Source records.
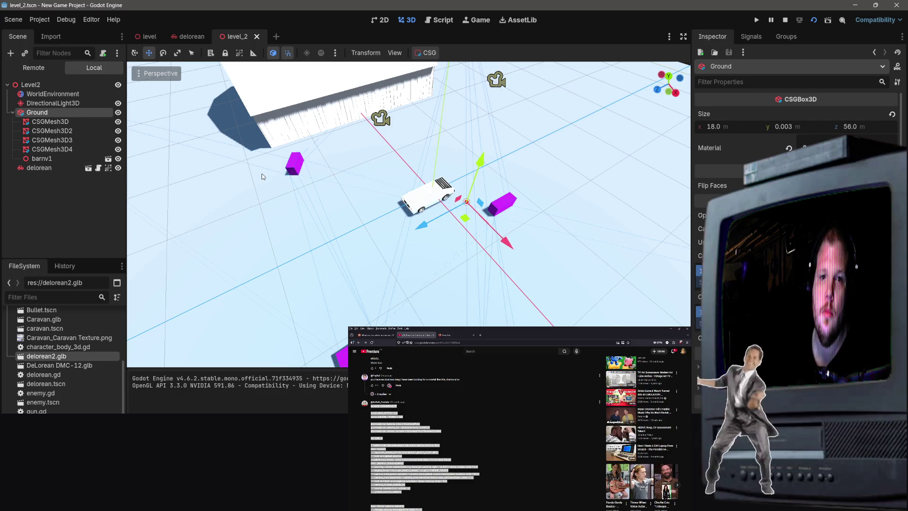
Delete Ground and its children, then add a CSGMesh3D child to Level2 from recent node types.
key("Delete")
left_click(426, 264)
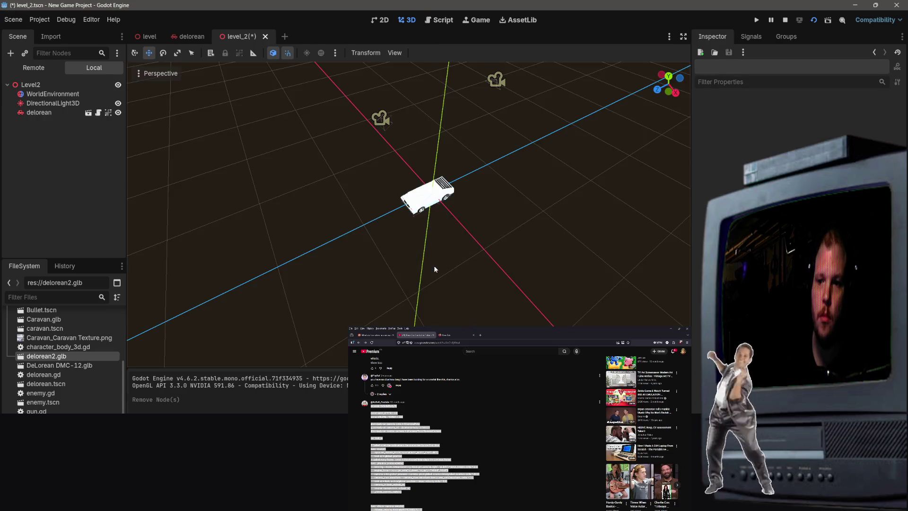
right_click(87, 172)
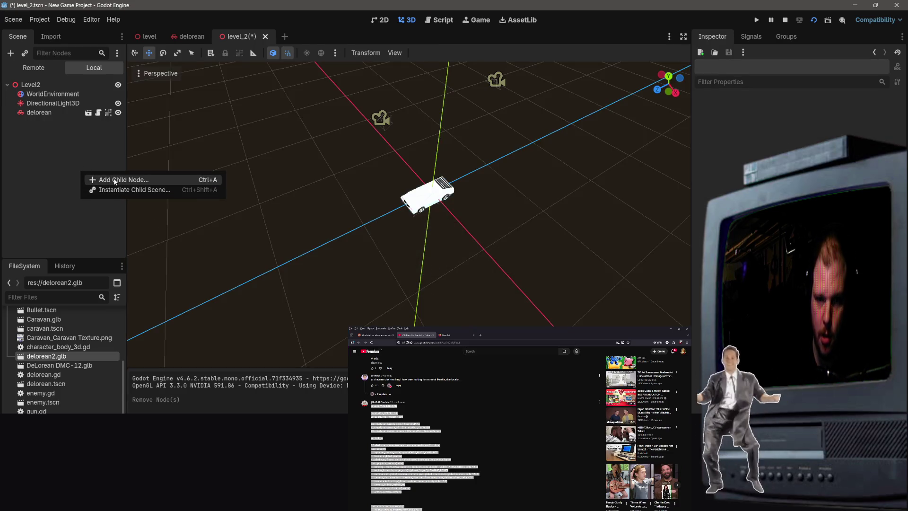
left_click(95, 179)
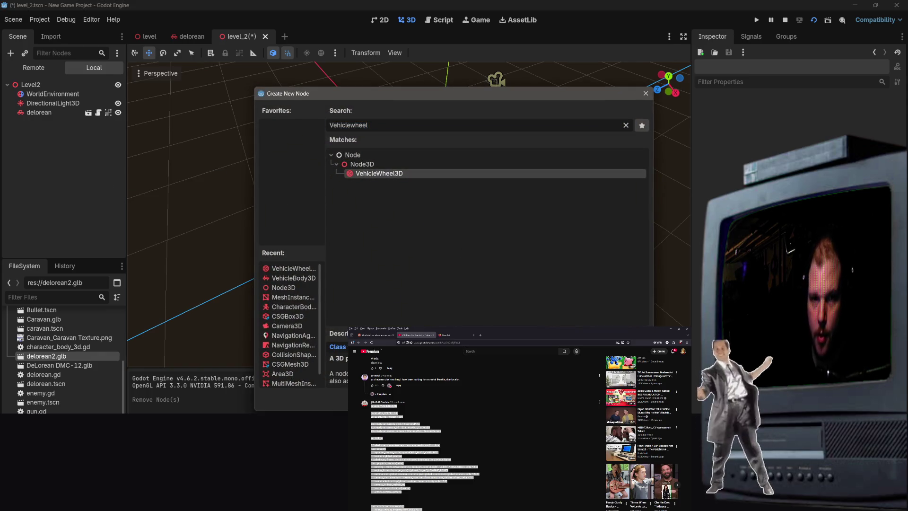
left_click(77, 183)
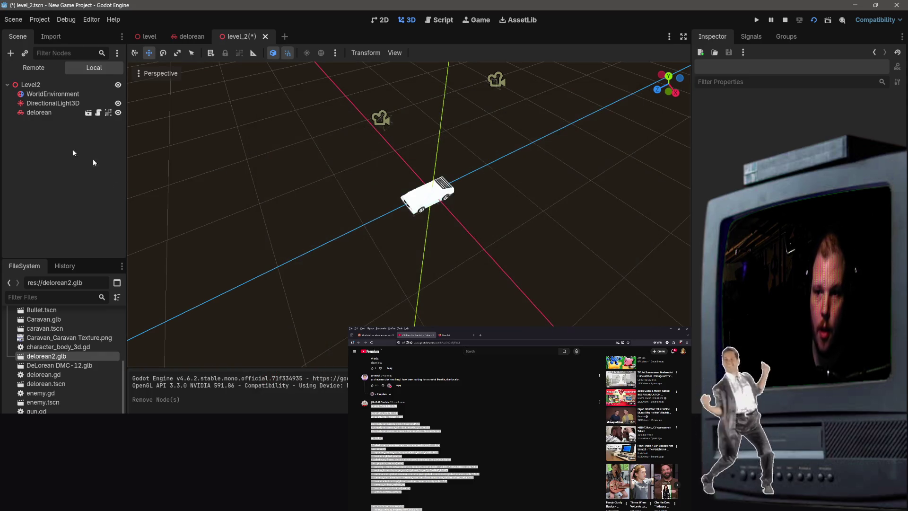
right_click(65, 160)
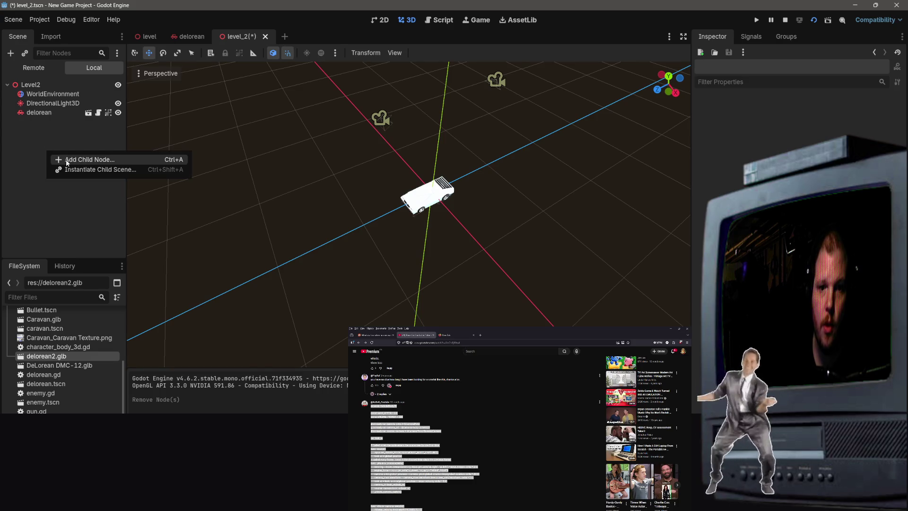
left_click(67, 162)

Brief. Every record above must be given again exactly; drop the pictures.

Answer for this exercise.
Delete Ground and its children, then add a CSGMesh3D child to Level2 from recent node types.
key("Delete")
left_click(426, 264)
right_click(87, 172)
left_click(95, 179)
left_click(77, 183)
right_click(65, 160)
left_click(67, 162)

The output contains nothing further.